**** RECORDS FOR THIS TASK

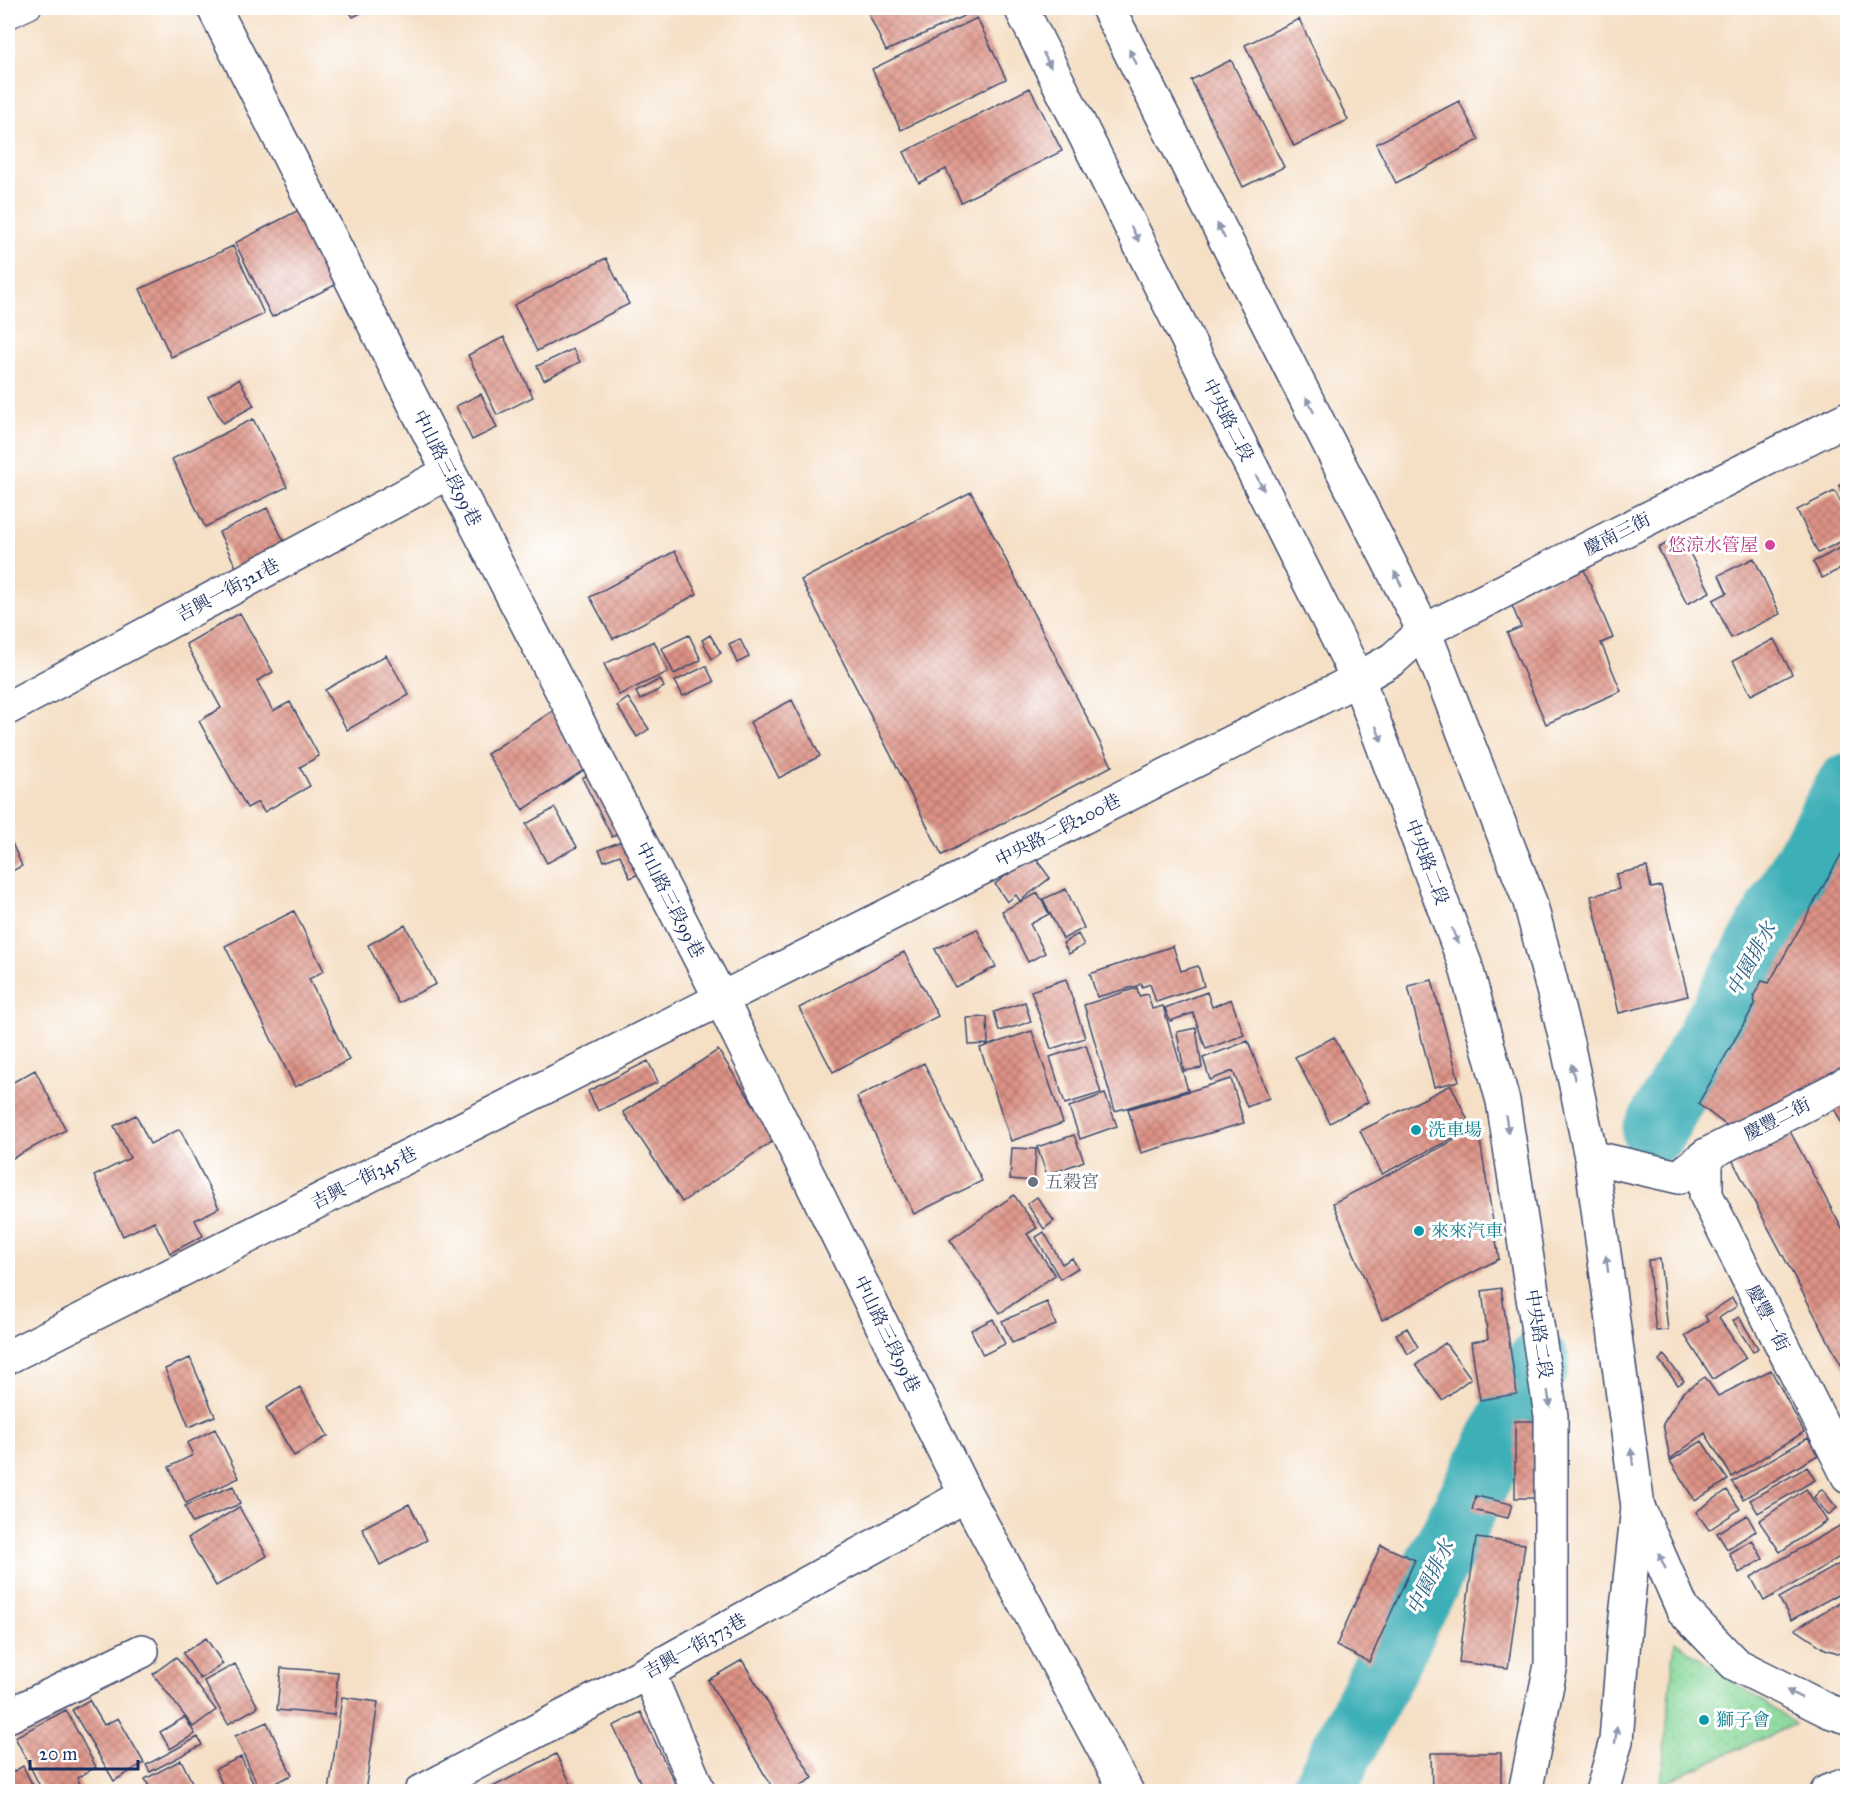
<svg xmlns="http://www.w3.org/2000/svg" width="1855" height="1799" viewBox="0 0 1855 1799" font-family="'IM FELL Great Primer','Noto Serif TC',serif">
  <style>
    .grass { fill: url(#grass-dots); stroke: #50837b; stroke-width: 1.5 }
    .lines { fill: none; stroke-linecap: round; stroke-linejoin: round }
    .river { stroke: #3eafb7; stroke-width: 64 }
    .building { fill: url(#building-cross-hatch) }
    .lane-casing { stroke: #3c496d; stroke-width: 22 }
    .street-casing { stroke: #3c496d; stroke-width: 36 }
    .secondary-casing { stroke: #3c496d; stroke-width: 36 }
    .primary-casing { stroke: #3c496d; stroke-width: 36 }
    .lane { stroke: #fff; stroke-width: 20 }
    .street { stroke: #fff; stroke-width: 33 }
    .secondary { stroke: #fff; stroke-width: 33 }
    .primary { stroke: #fff; stroke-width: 33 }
    .oneway { fill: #8d97ae }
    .hotel-dot { fill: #d1479c; stroke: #fff; stroke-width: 2 }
    .culture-dot { fill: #0f9aa8; stroke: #fff; stroke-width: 2 }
    .worship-dot { fill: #6b7280; stroke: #fff; stroke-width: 2 }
    .labels { text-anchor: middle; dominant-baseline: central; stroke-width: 6; stroke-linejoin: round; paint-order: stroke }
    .street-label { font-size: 18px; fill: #1b2f5e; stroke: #fff }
    .hotel-label { font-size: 18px; fill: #b23c85; stroke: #fff; text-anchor: end }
    .culture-label { font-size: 18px; fill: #0d838f; stroke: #fff; text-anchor: start }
    .worship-label { font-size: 18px; fill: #5b616d; stroke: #fff; text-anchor: start }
    .water-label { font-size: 20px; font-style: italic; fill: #296282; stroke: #fff }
  </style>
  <defs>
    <pattern id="grass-dots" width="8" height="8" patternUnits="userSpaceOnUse" patternTransform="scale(1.5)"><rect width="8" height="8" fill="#86d798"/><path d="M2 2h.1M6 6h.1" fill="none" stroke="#73b985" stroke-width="1.8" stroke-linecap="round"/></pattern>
    <pattern id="building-cross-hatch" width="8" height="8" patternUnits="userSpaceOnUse" patternTransform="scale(1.5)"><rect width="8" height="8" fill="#de9285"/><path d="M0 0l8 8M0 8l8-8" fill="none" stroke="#b37870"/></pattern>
  </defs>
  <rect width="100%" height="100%" fill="#fff"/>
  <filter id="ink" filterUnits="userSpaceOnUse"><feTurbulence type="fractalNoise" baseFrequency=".0167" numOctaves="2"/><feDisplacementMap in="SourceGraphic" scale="12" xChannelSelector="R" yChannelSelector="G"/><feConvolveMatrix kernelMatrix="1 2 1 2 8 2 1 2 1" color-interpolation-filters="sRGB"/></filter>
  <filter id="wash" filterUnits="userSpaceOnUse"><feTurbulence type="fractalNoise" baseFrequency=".008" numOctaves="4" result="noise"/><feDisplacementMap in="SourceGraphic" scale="24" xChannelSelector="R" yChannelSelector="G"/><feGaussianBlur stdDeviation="1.35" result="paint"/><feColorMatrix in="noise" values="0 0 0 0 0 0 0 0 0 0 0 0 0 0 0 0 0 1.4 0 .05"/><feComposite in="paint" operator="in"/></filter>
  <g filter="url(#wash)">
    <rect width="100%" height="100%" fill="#f5dfc5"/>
    <path class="grass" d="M1675 1641 1795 1724 1661 1784Z"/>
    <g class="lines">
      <path class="river" d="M1654 1132 1848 785
        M1322 1792 1538 1363"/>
    </g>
    <g id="blocks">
      <path class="building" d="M347 8H370L353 17Z
        M866 8H977V10L886 51Z
        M977 18 1006 79 901 130 872 69Z
        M1299 19 1348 120 1294 146 1245 45Z
        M1231 60 1284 167 1243 187 1191 80Z
        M1030 88 1062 151 961 202 946 169 919 183 904 152Z
        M1459 101 1479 140 1396 183 1376 144Z
        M299 210 337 284 272 317 235 243Z
        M233 246 264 314 171 357 140 289Z
        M606 258 629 304 537 351 514 305Z
        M504 337 533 397 497 415 468 355Z
        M573 349 580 362 544 380 537 366Z
        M239 379 254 406 223 423 208 396Z
        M481 394 497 428 472 440 456 406Z
        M253 419 287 487 205 527 172 459Z
        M1848 481V500L1839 485Z
        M1835 491 1848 517V538L1818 553 1797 510Z
        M971 492 1112 766 942 855 801 580Z
        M267 508 288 549 239 573 219 532Z
        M1681 536 1710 592 1687 604 1658 548Z
        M1848 544V565L1822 578 1813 562Z
        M675 551 697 594 613 639 590 597Z
        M1754 558 1780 614 1731 638 1713 600 1727 593 1719 575Z
        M1582 565 1613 638 1601 643 1621 691 1546 724 1507 633 1521 627 1510 601Z
        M240 613 273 672 257 681 273 711 290 702 319 756 300 767 310 786 264 812 258 802 247 808 199 721 221 708 186 644Z
        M689 635 701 660 674 674 662 648Z
        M710 635 721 653 712 659 702 640Z
        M740 639 749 657 737 663 729 644Z
        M1774 639 1792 674 1751 695 1733 661Z
        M654 641 668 672 619 695 604 664Z
        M386 655 409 695 347 730 325 690Z
        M706 666 714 682 683 696 675 681Z
        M660 679 664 687 640 700 636 692Z
        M628 698 649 729 637 737 617 706Z
        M792 700 820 756 779 778 750 722Z
        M554 710 590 766 523 810 487 754Z
        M597 770 627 829 612 837 582 778Z
        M555 808 577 847 547 863 526 824Z
        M8 834 22 866 8 873Z
        M627 839 641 873 630 878 620 855 604 861 599 850Z
        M1848 842V1068L1738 1134 1698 1104 1755 1004 1754 995 1762 981 1769 983Z
        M1033 855 1050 878 1020 901 1016 895 1007 902 995 884Z
        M1647 867 1651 888 1661 886 1688 996 1619 1013 1591 896 1619 889 1616 874Z
        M1066 889 1084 928 1063 939 1043 899Z
        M1038 893 1049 914 1030 924 1045 953 1028 962 1002 911Z
        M294 911 324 971 309 979 349 1060 295 1087 225 946Z
        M405 925 436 984 398 1003 368 945Z
        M977 929 996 967 955 987 935 949Z
        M1078 934 1084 945 1069 954 1063 943Z
        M1173 946 1181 971 1198 966 1204 986 1156 1002 1150 984 1142 987 1141 983 1137 986 1097 997 1090 974Z
        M904 952 938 1016 833 1072 799 1008Z
        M1066 979 1085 1038 1051 1049 1031 991Z
        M1432 980 1459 1081 1434 1087 1408 986Z
        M1137 988 1139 996 1148 994 1152 1009 1163 1006 1188 1090 1115 1111 1084 1005Z
        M1207 992 1212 1007 1231 999 1244 1035 1206 1049 1193 1013 1170 1021 1165 1008Z
        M1025 1002 1031 1022 999 1031 994 1012Z
        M987 1017 988 1044 969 1045 967 1018Z
        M1196 1028 1202 1068 1184 1071 1177 1032Z
        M1032 1031 1063 1123 1011 1141 980 1048Z
        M1334 1037 1368 1102 1330 1123 1295 1057Z
        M1248 1041 1269 1098 1247 1107 1233 1071 1210 1080 1203 1058Z
        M1086 1045 1101 1093 1065 1104 1050 1057Z
        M718 1050 776 1139 682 1202 623 1112Z
        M648 1061 658 1082 598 1111 588 1091Z
        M924 1063 982 1181 914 1214 857 1097Z
        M35 1070 66 1130 11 1159 8 1151V1085Z
        M1231 1079 1244 1123 1141 1153 1128 1109Z
        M1451 1085 1472 1129 1382 1174 1360 1131Z
        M1105 1094 1117 1126 1080 1139 1069 1107Z
        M1848 1097V1136L1832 1104Z
        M136 1115 150 1144 180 1129 219 1208 195 1220 203 1236 170 1253 154 1221 123 1236 94 1176 130 1158 114 1126Z
        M1784 1120 1848 1240V1378L1727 1150Z
        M1478 1128 1499 1259 1382 1320 1333 1203Z
        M1074 1135 1084 1161 1047 1175 1037 1147Z
        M1012 1148 1036 1149 1034 1181 1010 1179Z
        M1014 1195 1037 1228 1027 1234 1055 1275 1000 1313 950 1240Z
        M1037 1197 1054 1221 1044 1229 1027 1204Z
        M1044 1232 1062 1264 1072 1258 1078 1268 1060 1279 1036 1237Z
        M1660 1259 1668 1330 1656 1331 1648 1260Z
        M1501 1288 1517 1394 1480 1400 1471 1342 1488 1339 1482 1291Z
        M1732 1298 1737 1306 1719 1318 1746 1358 1713 1379 1685 1336 1708 1321 1705 1316Z
        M1047 1302 1056 1325 1012 1343 1002 1321Z
        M1739 1317 1758 1348 1753 1352 1733 1321Z
        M993 1319 1005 1344 983 1355 971 1330Z
        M1407 1328 1418 1347 1408 1354 1396 1334Z
        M1445 1343 1471 1378 1442 1400 1416 1365Z
        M1664 1355 1684 1381 1678 1385 1659 1360Z
        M190 1358 215 1416 189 1427 165 1369Z
        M1771 1370 1804 1432 1732 1477 1705 1433 1670 1459 1663 1424 1683 1392 1705 1377 1718 1396Z
        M300 1387 328 1436 294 1456 266 1408Z
        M1515 1421H1536L1535 1498H1515Z
        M215 1429 239 1478 186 1503 169 1467 193 1455 187 1443Z
        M1808 1438 1818 1455 1743 1499 1732 1482Z
        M1702 1441 1728 1480 1695 1501 1670 1461Z
        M1807 1467 1815 1480 1758 1513 1750 1500Z
        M233 1486 240 1504 192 1523 185 1506Z
        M1806 1489 1827 1521 1780 1552 1759 1521Z
        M1822 1489 1837 1508 1828 1515 1814 1497Z
        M1727 1490 1740 1509 1709 1530 1696 1512Z
        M1476 1496 1512 1504 1508 1518 1472 1510Z
        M409 1504 427 1540 380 1565 362 1528Z
        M239 1507 267 1556 216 1586 188 1538Z
        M1747 1515 1756 1531 1727 1549 1717 1533Z
        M1848 1521V1559L1845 1554 1764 1601 1751 1577Z
        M1476 1538 1525 1544 1508 1668 1459 1662Z
        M1752 1540 1763 1559 1739 1573 1729 1553Z
        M1381 1545 1415 1560 1369 1662 1336 1646Z
        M1843 1562 1848 1571V1589L1791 1620 1779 1598Z
        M1848 1597V1656L1825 1649 1795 1629Z
        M206 1638 223 1664 200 1679 183 1653Z
        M176 1657 216 1710 193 1727 153 1674Z
        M742 1660 813 1778 790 1792H775L708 1680Z
        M235 1664 258 1707 228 1724 204 1681Z
        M281 1668 338 1672 334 1715 277 1710Z
        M342 1697 378 1702 365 1792H329Z
        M89 1700 104 1725 118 1718 144 1763 114 1781 72 1710Z
        M66 1710 96 1767 77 1778 84 1792H43L15 1737Z
        M641 1712 679 1792H645L613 1726Z
        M185 1717 195 1734 170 1749 160 1732Z
        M267 1722 292 1775 260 1790 235 1736Z
        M198 1737 202 1745 150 1772 146 1765Z
        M1431 1753H1501V1792H1432Z
        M556 1754 575 1792H483Z
        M241 1757 257 1792H226L215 1769Z
        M181 1760 197 1792H152L145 1779Z
        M23 1766 36 1792H8V1775Z"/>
    </g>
  </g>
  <g filter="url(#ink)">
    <use href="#blocks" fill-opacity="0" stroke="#3c496d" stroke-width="1.5"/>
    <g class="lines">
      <g class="lane-casing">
        <path id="lane" d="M8 19 31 8"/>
      </g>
      <g class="street-casing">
        <path id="street" d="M214 8 449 472 721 999 966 1495 1127 1792
          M8 708 449 472
          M1706 1155V1195L1848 1476
          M1591 1157 1679 1177 1706 1155 1848 1083
          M8 1357 1358 679 1393 659 1424 631 1848 418
          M648 1672 699 1792
          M8 1716 142 1651
          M421 1792 648 1672 966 1495"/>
      </g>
      <g class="secondary-casing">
        <path id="secondary" d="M1021 8 1358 679 1465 964 1503 1101 1551 1416V1665L1525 1792
          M1108 8 1424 631 1530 902 1567 1043 1591 1157 1638 1507 1625 1626 1616 1741 1602 1792"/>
      </g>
      <g class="primary-casing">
        <path id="primary" d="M1638 1507 1683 1610 1735 1664 1829 1711 1848 1717
          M1827 1792 1848 1784"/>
      </g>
      <use href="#lane" class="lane"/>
      <use href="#street" class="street"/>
      <use href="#secondary" class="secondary"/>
      <use href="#primary" class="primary"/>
    </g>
    <defs><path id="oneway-solid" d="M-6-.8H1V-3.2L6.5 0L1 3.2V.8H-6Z" transform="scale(1.5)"/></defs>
    <g class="oneway">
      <use href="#oneway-solid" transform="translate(1133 57) rotate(-117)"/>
      <use href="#oneway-solid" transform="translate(1047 60) rotate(63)"/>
      <use href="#oneway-solid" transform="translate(1221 231) rotate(-117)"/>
      <use href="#oneway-solid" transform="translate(1135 234) rotate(63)"/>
      <use href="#oneway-solid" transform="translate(1310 405) rotate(-117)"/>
      <use href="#oneway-solid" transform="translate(1260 483) rotate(63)"/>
      <use href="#oneway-solid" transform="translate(1398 579) rotate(-117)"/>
      <use href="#oneway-solid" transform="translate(1379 734) rotate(69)"/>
      <use href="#oneway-solid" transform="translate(1455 936) rotate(69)"/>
      <use href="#oneway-solid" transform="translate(1573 1072) rotate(-102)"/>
      <use href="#oneway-solid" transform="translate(1507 1124) rotate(81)"/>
      <use href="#oneway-solid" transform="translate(1607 1264) rotate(-98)"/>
      <use href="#oneway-solid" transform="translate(1549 1399) rotate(81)"/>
      <use href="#oneway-solid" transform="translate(1632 1457) rotate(-97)"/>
      <use href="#oneway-solid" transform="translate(1662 1561) rotate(-114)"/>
      <use href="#oneway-solid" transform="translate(1794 1694) rotate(-153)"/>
      <use href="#oneway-solid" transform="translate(1616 1735) rotate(-83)"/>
    </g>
  </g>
  <circle class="hotel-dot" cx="1770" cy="545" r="6"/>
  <g class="culture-dot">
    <circle cx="1416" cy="1130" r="6"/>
    <circle cx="1419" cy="1231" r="6"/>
    <circle cx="1704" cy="1720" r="6"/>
  </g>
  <circle class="worship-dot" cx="1033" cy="1182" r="6"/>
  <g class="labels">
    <g class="street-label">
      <text transform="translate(1228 420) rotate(63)">中央路二段</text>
      <text transform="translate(447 468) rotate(63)">中山路三段99巷</text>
      <text transform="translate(1617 534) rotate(-27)">慶南三街</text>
      <text transform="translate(228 590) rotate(-28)">吉興一街321巷</text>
      <text transform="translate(1058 830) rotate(-27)">中央路二段200巷</text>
      <text transform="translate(1427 862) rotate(69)">中央路二段</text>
      <text transform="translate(670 900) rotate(63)">中山路三段99巷</text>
      <text transform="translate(1777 1119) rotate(-27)">慶豐二街</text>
      <text transform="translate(364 1178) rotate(-27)">吉興一街345巷</text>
      <text transform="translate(1768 1318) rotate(63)">慶豐一街</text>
      <text transform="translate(887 1334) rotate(64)">中山路三段99巷</text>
      <text transform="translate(1539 1334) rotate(81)">中央路二段</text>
      <text transform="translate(695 1646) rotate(-29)">吉興一街373巷</text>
    </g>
    <g class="hotel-label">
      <text x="1758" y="545">悠涼水管屋</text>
    </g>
    <g class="culture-label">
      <text x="1428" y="1130">洗車場</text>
      <text x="1431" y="1231">來來汽車</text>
      <text x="1716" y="1720">獅子會</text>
    </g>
    <g class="worship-label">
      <text x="1045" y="1182">五榖宮</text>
    </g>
    <g class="water-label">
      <text transform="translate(1751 959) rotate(-61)">中園排水</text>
      <text transform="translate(1430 1577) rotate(-63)">中園排水</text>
    </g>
  </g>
  <rect width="1855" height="1799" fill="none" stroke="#fff" stroke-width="30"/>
  <path d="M30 1760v9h108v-9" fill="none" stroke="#1b2f5e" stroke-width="3"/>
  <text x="39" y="1760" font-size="18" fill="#1b2f5e" stroke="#ffffff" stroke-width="4.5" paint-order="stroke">20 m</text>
</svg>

********

#### [WHAT THE TASK ASKS]
Every line above carrying the word "SourceGraphic" needs to be shown.

#### [WORKED SOLUTION]
  <filter id="ink" filterUnits="userSpaceOnUse"><feTurbulence type="fractalNoise" baseFrequency=".0167" numOctaves="2"/><feDisplacementMap in="SourceGraphic" scale="12" xChannelSelector="R" yChannelSelector="G"/><feConvolveMatrix kernelMatrix="1 2 1 2 8 2 1 2 1" color-interpolation-filters="sRGB"/></filter>
  <filter id="wash" filterUnits="userSpaceOnUse"><feTurbulence type="fractalNoise" baseFrequency=".008" numOctaves="4" result="noise"/><feDisplacementMap in="SourceGraphic" scale="24" xChannelSelector="R" yChannelSelector="G"/><feGaussianBlur stdDeviation="1.35" result="paint"/><feColorMatrix in="noise" values="0 0 0 0 0 0 0 0 0 0 0 0 0 0 0 0 0 1.4 0 .05"/><feComposite in="paint" operator="in"/></filter>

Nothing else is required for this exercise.